_What needs to be done_
Look through the records below, and copy out every line that holds the string "Left".

_Supplied records_
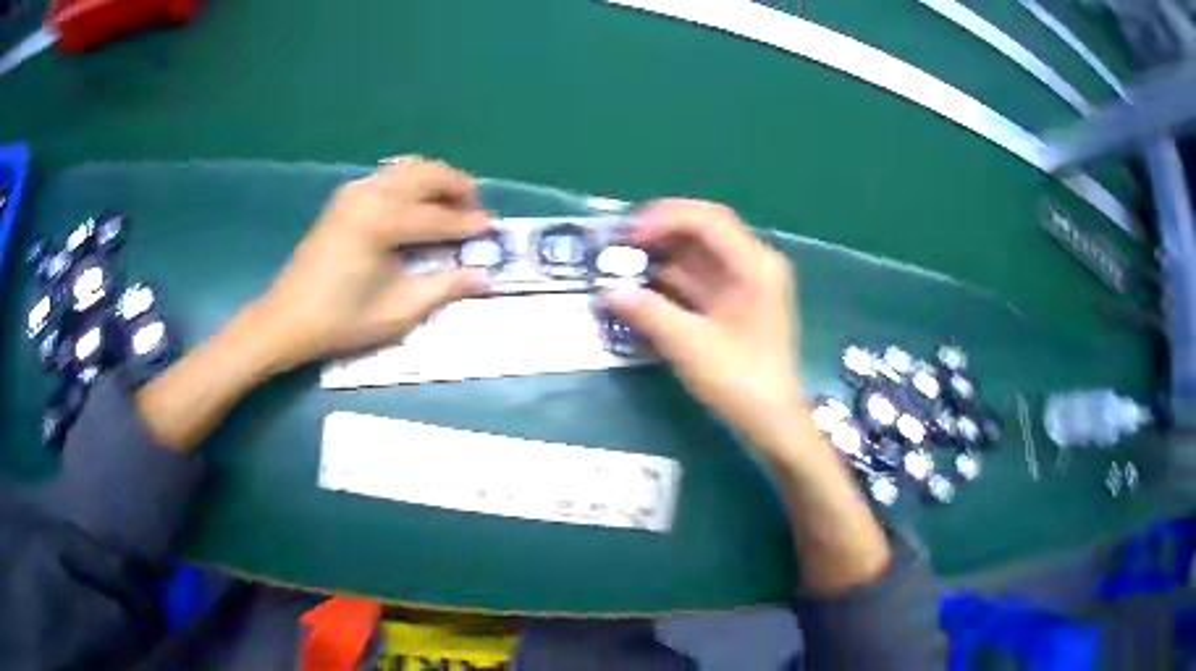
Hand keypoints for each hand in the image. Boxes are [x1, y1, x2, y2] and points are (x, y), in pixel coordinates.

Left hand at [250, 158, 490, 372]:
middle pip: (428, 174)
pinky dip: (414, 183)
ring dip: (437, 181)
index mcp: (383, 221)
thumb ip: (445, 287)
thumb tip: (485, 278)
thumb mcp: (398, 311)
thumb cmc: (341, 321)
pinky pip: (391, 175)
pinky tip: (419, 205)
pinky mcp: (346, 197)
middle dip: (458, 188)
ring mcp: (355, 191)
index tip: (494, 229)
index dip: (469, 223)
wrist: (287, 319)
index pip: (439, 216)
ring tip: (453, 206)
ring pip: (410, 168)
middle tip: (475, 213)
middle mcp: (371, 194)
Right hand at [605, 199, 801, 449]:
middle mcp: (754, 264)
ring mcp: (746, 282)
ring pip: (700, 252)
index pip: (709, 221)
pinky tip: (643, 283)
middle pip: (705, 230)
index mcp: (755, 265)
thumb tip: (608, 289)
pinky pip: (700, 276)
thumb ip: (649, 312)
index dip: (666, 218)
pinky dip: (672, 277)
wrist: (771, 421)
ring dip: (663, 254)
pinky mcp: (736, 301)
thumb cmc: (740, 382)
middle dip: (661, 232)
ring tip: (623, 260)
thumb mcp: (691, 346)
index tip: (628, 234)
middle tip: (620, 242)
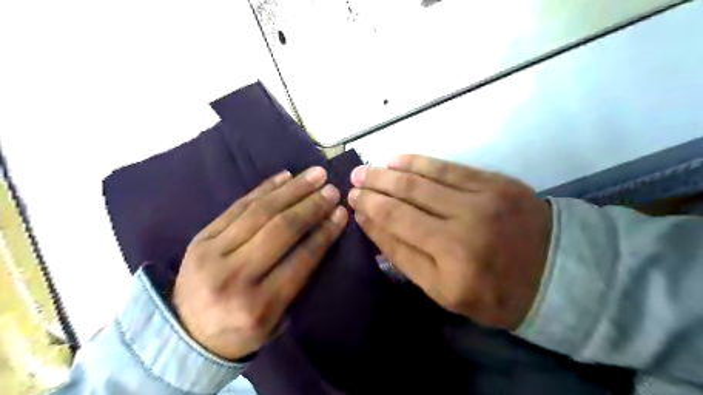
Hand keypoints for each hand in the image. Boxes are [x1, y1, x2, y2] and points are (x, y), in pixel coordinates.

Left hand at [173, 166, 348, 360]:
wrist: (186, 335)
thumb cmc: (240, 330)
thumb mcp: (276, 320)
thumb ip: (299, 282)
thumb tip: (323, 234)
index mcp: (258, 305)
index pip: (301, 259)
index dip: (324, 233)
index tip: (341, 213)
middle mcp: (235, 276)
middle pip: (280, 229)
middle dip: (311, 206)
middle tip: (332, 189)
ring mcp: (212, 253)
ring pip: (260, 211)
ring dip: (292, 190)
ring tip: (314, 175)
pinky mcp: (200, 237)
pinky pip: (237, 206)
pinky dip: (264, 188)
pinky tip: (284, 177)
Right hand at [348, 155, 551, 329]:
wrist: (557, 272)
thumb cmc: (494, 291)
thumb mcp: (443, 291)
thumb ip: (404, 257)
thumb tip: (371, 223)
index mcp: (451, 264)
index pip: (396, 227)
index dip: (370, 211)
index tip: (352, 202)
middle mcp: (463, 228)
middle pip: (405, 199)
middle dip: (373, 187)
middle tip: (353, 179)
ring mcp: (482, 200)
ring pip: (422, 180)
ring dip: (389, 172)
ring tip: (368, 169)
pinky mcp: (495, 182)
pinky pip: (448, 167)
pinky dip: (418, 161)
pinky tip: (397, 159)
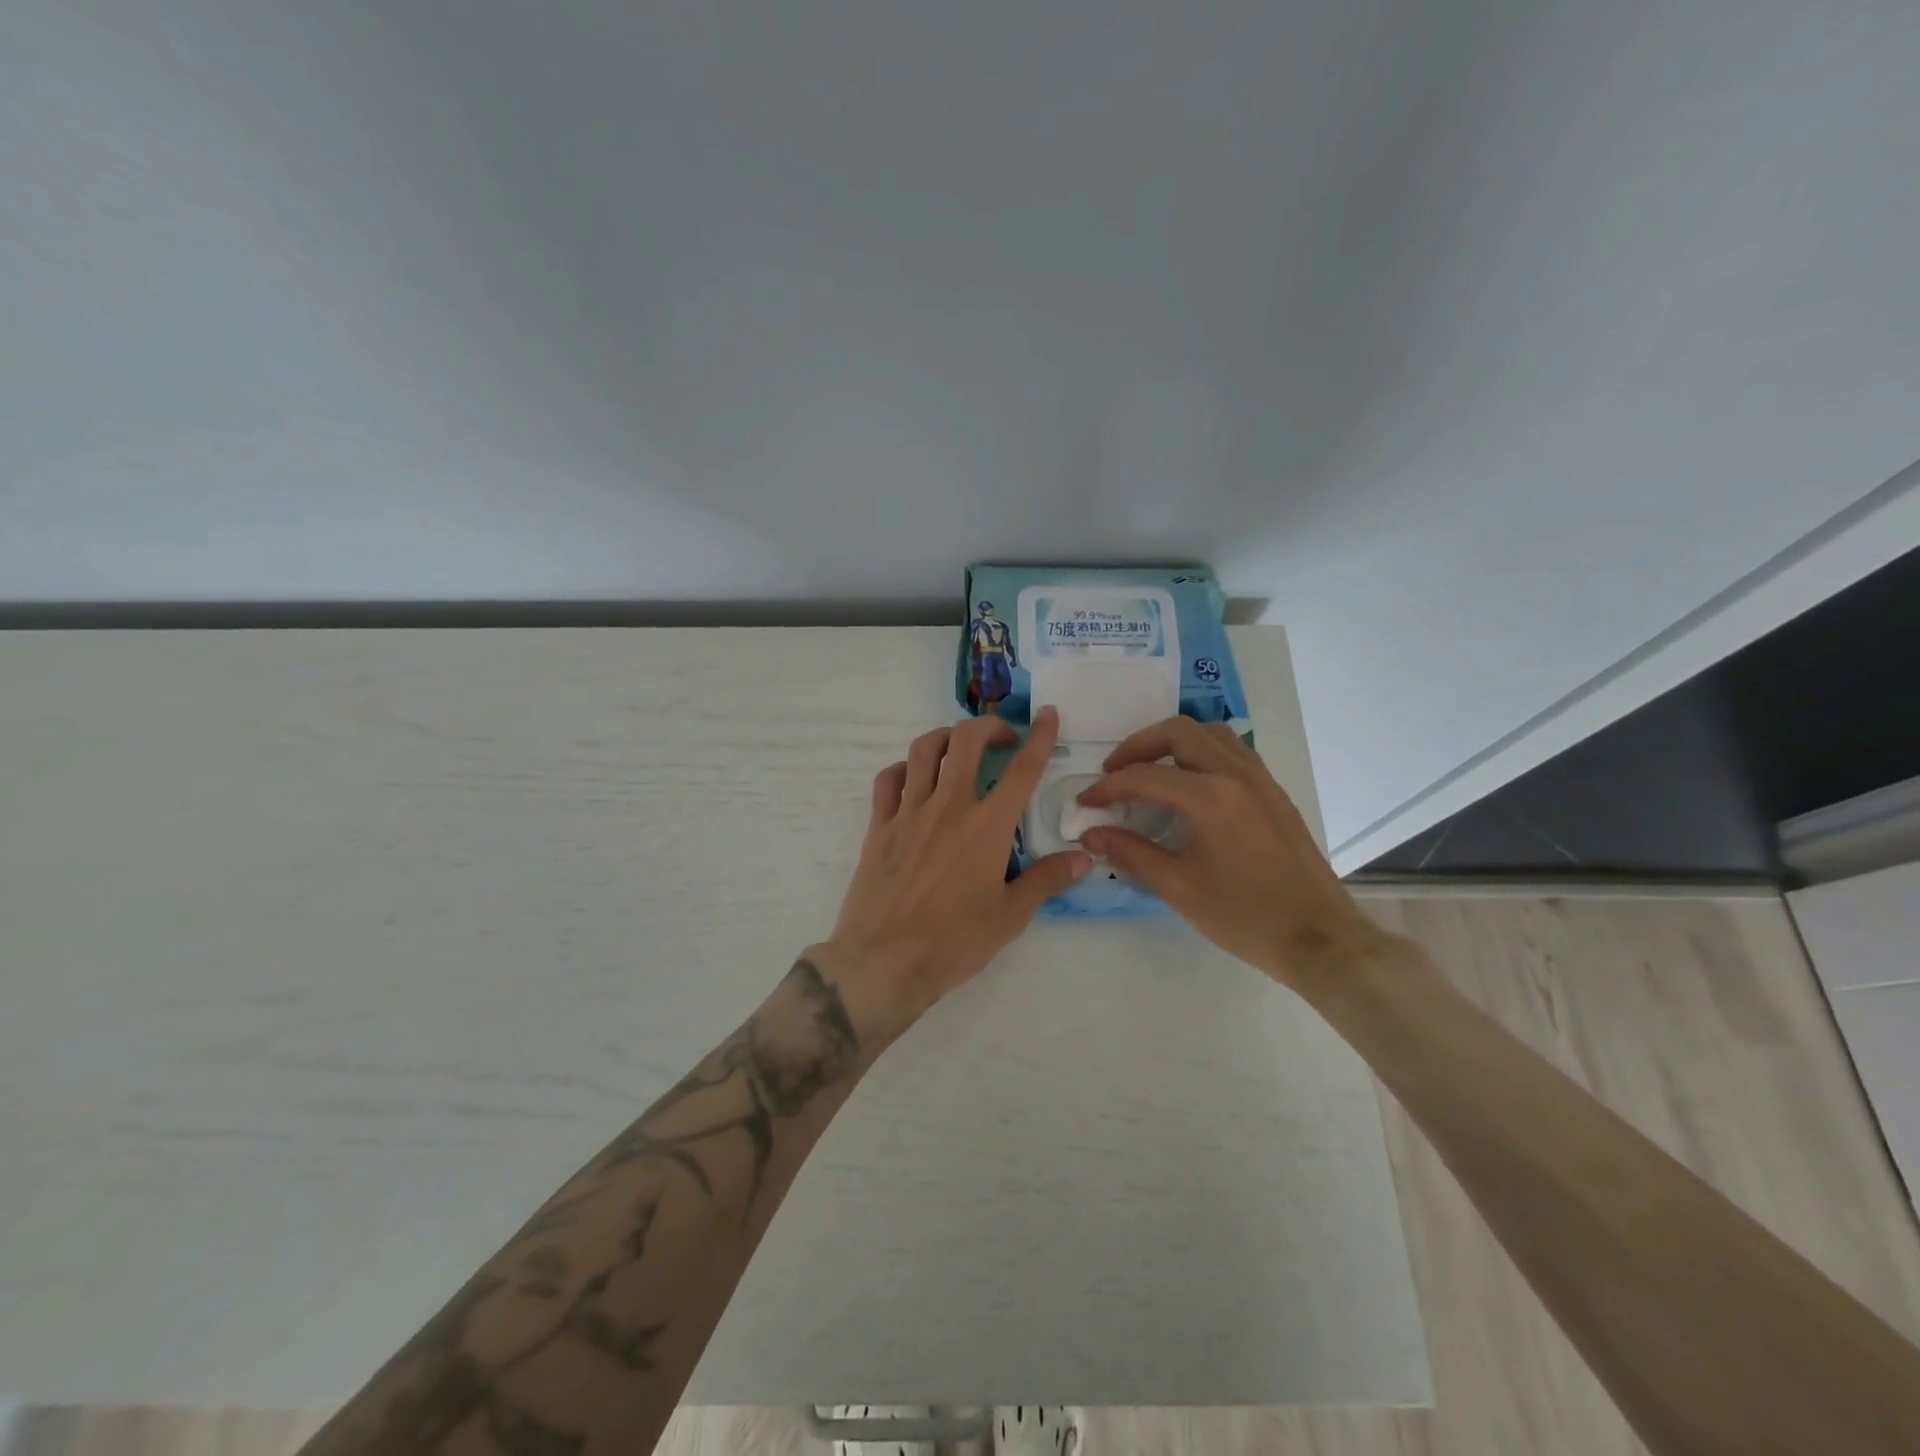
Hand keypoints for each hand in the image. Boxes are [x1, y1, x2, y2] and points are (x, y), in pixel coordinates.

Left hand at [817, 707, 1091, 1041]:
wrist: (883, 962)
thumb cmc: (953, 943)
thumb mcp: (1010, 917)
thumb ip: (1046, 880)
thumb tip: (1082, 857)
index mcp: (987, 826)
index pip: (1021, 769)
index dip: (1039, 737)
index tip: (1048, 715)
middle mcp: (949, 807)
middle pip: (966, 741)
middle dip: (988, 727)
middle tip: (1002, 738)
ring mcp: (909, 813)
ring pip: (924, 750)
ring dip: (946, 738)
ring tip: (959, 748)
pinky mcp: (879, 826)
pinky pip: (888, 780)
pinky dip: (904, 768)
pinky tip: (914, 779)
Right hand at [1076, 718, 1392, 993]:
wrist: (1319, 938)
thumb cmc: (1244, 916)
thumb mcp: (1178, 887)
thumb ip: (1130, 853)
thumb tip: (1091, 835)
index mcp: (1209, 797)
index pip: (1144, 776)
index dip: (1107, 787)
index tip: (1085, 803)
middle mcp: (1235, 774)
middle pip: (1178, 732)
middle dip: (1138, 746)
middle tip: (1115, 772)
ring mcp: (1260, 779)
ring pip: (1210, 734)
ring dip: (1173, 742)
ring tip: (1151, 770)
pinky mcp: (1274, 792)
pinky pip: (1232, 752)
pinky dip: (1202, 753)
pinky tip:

_Your response_
Left hand at [250, 158, 490, 372]:
Left hand at [173, 166, 348, 360]:
Left hand at [817, 707, 1091, 1041]:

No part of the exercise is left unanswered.